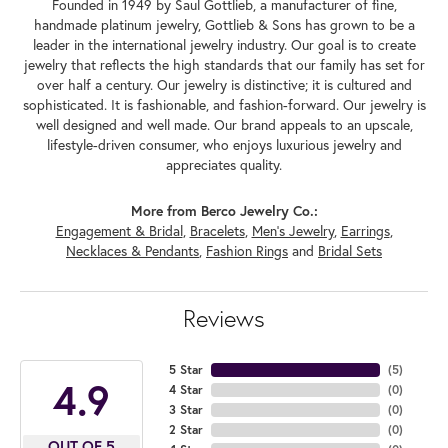
Founded in 1949 by Saul Gottlieb, a manufacturer of fine,
handmade platinum jewelry, Gottlieb & Sons has grown to be a
leader in the international jewelry industry. Our goal is to create
jewelry that reflects the high standards that our family has set for
over half a century. Our jewelry is distinctive; it is cultured and
sophisticated. It is fashionable, and fashion-forward. Our jewelry is
well designed and well made. Our brand appeals to an upscale,
lifestyle-driven consumer, who enjoys luxurious jewelry and
appreciates quality.
More from Berco Jewelry Co.:
Engagement & Bridal
,
Bracelets
,
Men's Jewelry
,
Earrings
,
Necklaces & Pendants
,
Fashion Rings
and
Bridal Sets
Reviews
5 Star
(
5
)
4.9
4 Star
(
0
)
3 Star
(
0
)
2 Star
(
0
)
OUT OF 5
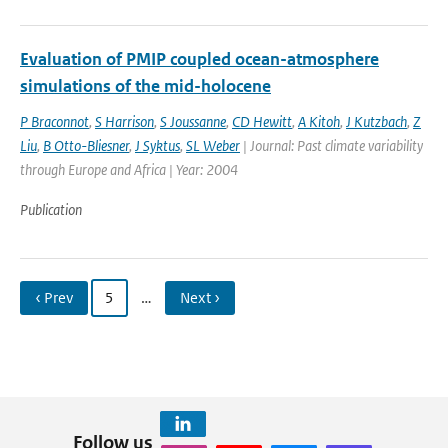
Evaluation of PMIP coupled ocean-atmosphere
simulations of the mid-holocene
P Braconnot
,
S Harrison
,
S Joussanne
,
CD Hewitt
,
A Kitoh
,
J Kutzbach
,
Z
Liu
,
B Otto-Bliesner
,
J Syktus
,
SL Weber
| Journal: Past climate variability
through Europe and Africa | Year: 2004
Publication
‹ Prev
5
…
Next ›
Follow us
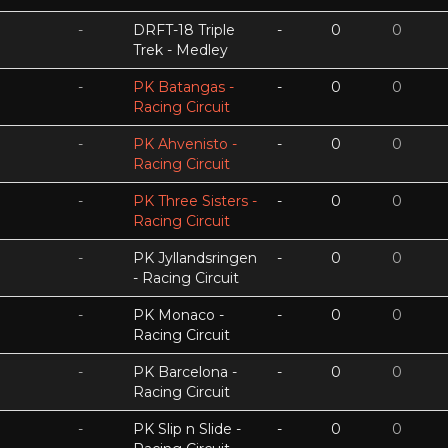
-
DRFT-18 Triple
-
0
0
Trek - Medley
-
PK Batangas -
-
0
0
Racing Circuit
-
PK Ahvenisto -
-
0
0
Racing Circuit
-
PK Three Sisters -
-
0
0
Racing Circuit
-
PK Jyllandsringen
-
0
0
- Racing Circuit
-
PK Monaco -
-
0
0
Racing Circuit
-
PK Barcelona -
-
0
0
Racing Circuit
-
PK Slip n Slide -
-
0
0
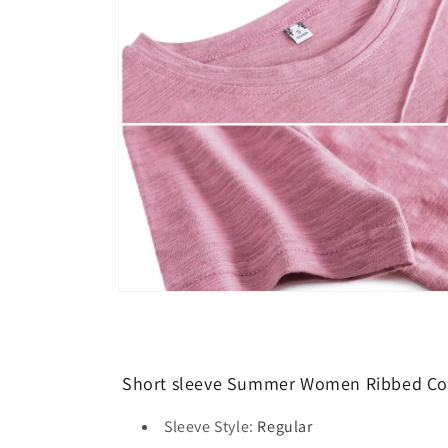
modal
Open
media
8
in
modal
Short sleeve Summer Women Ribbed Cott
Sleeve Style
:
Regular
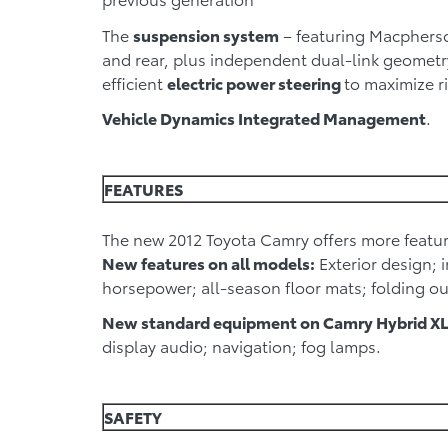
The
suspension system
– featuring Macpherson
and rear, plus independent dual-link geometry
efficient
electric power steering
to maximize r
Vehicle Dynamics Integrated Management
.
FEATURES
The new 2012 Toyota Camry offers more featur
New features on all models:
Exterior design; 
horsepower; all-season floor mats; folding ou
New standard equipment on Camry Hybrid XL
display audio; navigation; fog lamps.
SAFETY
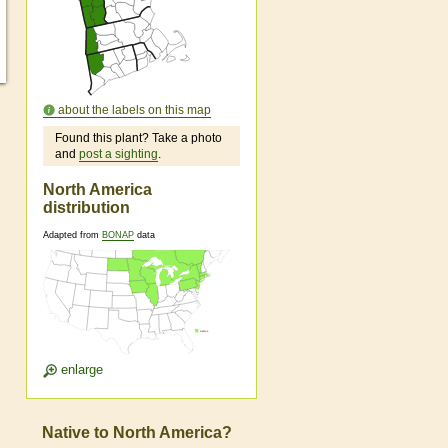
about the labels on this map
Found this plant? Take a photo
and
post a sighting
.
North America
distribution
Adapted from
BONAP
data
enlarge
Native to North America?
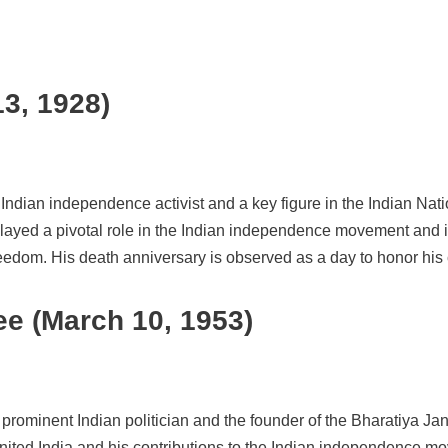
13, 1928)
t Indian independence activist and a key figure in the Indian N
layed a pivotal role in the Indian independence movement and 
edom. His death anniversary is observed as a day to honor his c
e (March 10, 1953)
prominent Indian politician and the founder of the Bharatiya 
nited India and his contributions to the Indian independence m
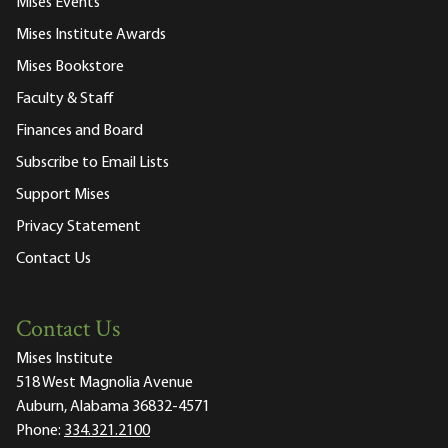
Mises Events
Mises Institute Awards
Mises Bookstore
Faculty & Staff
Finances and Board
Subscribe to Email Lists
Support Mises
Privacy Statement
Contact Us
Contact Us
Mises Institute
518 West Magnolia Avenue
Auburn, Alabama 36832-4571
Phone:
334.321.2100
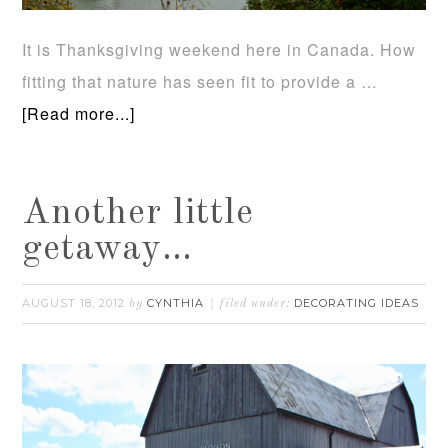
It is Thanksgiving weekend here in Canada. How
fitting that nature has seen fit to provide a …
[Read more...]
Another little
getaway…
AUGUST 18, 2012
CYNTHIA
DECORATING IDEAS
by
filed under:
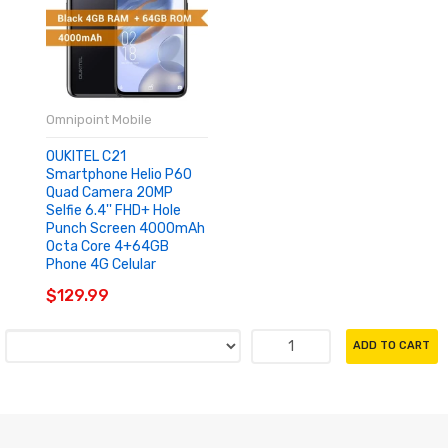
Omnipoint Mobile
OUKITEL C21
Smartphone Helio P60
Quad Camera 20MP
Selfie 6.4'' FHD+ Hole
Punch Screen 4000mAh
Octa Core 4+64GB
Phone 4G Celular
$129.99
ADD TO CART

### [Assignment]
Every entry above needs to be copied exactly, apart from its pictures.

### [Final answer]
Founded in 1949 by Saul Gottlieb, a manufacturer of fine,
handmade platinum jewelry, Gottlieb & Sons has grown to be a
leader in the international jewelry industry. Our goal is to create
jewelry that reflects the high standards that our family has set for
over half a century. Our jewelry is distinctive; it is cultured and
sophisticated. It is fashionable, and fashion-forward. Our jewelry is
well designed and well made. Our brand appeals to an upscale,
lifestyle-driven consumer, who enjoys luxurious jewelry and
appreciates quality.
More from Berco Jewelry Co.:
Engagement & Bridal
,
Bracelets
,
Men's Jewelry
,
Earrings
,
Necklaces & Pendants
,
Fashion Rings
and
Bridal Sets
Reviews
5 Star
(
5
)
4.9
4 Star
(
0
)
3 Star
(
0
)
2 Star
(
0
)
OUT OF 5
Evaluation of PMIP coupled ocean-atmosphere
simulations of the mid-holocene
P Braconnot
,
S Harrison
,
S Joussanne
,
CD Hewitt
,
A Kitoh
,
J Kutzbach
,
Z
Liu
,
B Otto-Bliesner
,
J Syktus
,
SL Weber
| Journal: Past climate variability
through Europe and Africa | Year: 2004
Publication
‹ Prev
5
…
Next ›
Follow us
-
DRFT-18 Triple
-
0
0
Trek - Medley
-
PK Batangas -
-
0
0
Racing Circuit
-
PK Ahvenisto -
-
0
0
Racing Circuit
-
PK Three Sisters -
-
0
0
Racing Circuit
-
PK Jyllandsringen
-
0
0
- Racing Circuit
-
PK Monaco -
-
0
0
Racing Circuit
-
PK Barcelona -
-
0
0
Racing Circuit
-
PK Slip n Slide -
-
0
0
modal
Open
media
8
in
modal
Short sleeve Summer Women Ribbed Cott
Sleeve Style
:
Regular
The
suspension system
– featuring Macpherson
and rear, plus independent dual-link geometry
efficient
electric power steering
to maximize r
Vehicle Dynamics Integrated Management
.
FEATURES
The new 2012 Toyota Camry offers more featur
New features on all models:
Exterior design; 
horsepower; all-season floor mats; folding ou
New standard equipment on Camry Hybrid XL
display audio; navigation; fog lamps.
SAFETY
about the labels on this map
Found this plant? Take a photo
and
post a sighting
.
North America
distribution
Adapted from
BONAP
data
enlarge
Native to North America?
13, 1928)
t Indian independence activist and a key figure in the Indian N
layed a pivotal role in the Indian independence movement and 
edom. His death anniversary is observed as a day to honor his c
e (March 10, 1953)
prominent Indian politician and the founder of the Bharatiya 
nited India and his contributions to the Indian independence m
Mises Events
Mises Institute Awards
Mises Bookstore
Faculty & Staff
Finances and Board
Subscribe to Email Lists
Support Mises
Privacy Statement
Contact Us
Contact Us
Mises Institute
518 West Magnolia Avenue
Auburn, Alabama 36832-4571
Phone:
334.321.2100
It is Thanksgiving weekend here in Canada. How
fitting that nature has seen fit to provide a …
[Read more...]
Another little
getaway…
AUGUST 18, 2012
CYNTHIA
DECORATING IDEAS
by
filed under:
Omnipoint Mobile
OUKITEL C21
Smartphone Helio P60
Quad Camera 20MP
Selfie 6.4'' FHD+ Hole
Punch Screen 4000mAh
Octa Core 4+64GB
Phone 4G Celular
$129.99
ADD TO CART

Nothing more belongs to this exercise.